*** Source information Section Begins ***
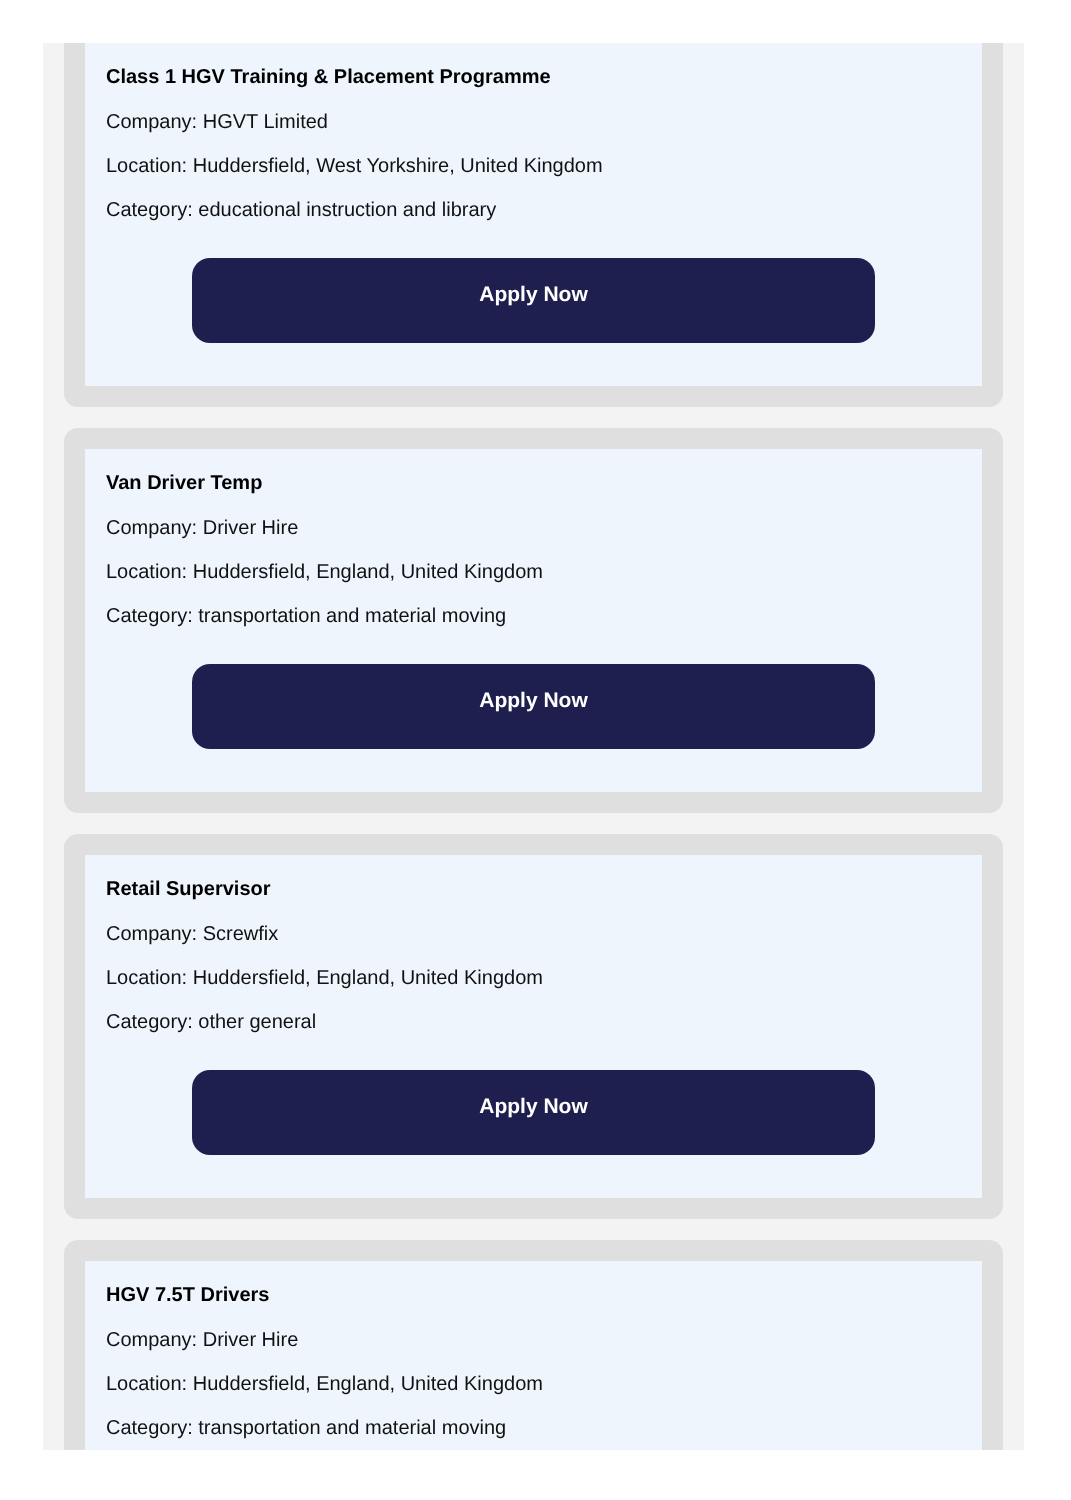Class 1 HGV Training & Placement Programme
Company: HGVT Limited
Location: Huddersfield, West Yorkshire, United Kingdom
Category: educational instruction and library
Apply Now
Van Driver Temp
Company: Driver Hire
Location: Huddersfield, England, United Kingdom
Category: transportation and material moving
Apply Now
Retail Supervisor
Company: Screwfix
Location: Huddersfield, England, United Kingdom
Category: other general
Apply Now
HGV 7.5T Drivers
Company: Driver Hire
Location: Huddersfield, England, United Kingdom
Category: transportation and material moving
*** Source information Section Ends ***
▶ **Exercise aim**:
Copy out every line of the material above that mentions the word "Company".

▶ **Response below**:
Company: HGVT Limited
Company: Driver Hire
Company: Screwfix
Company: Driver Hire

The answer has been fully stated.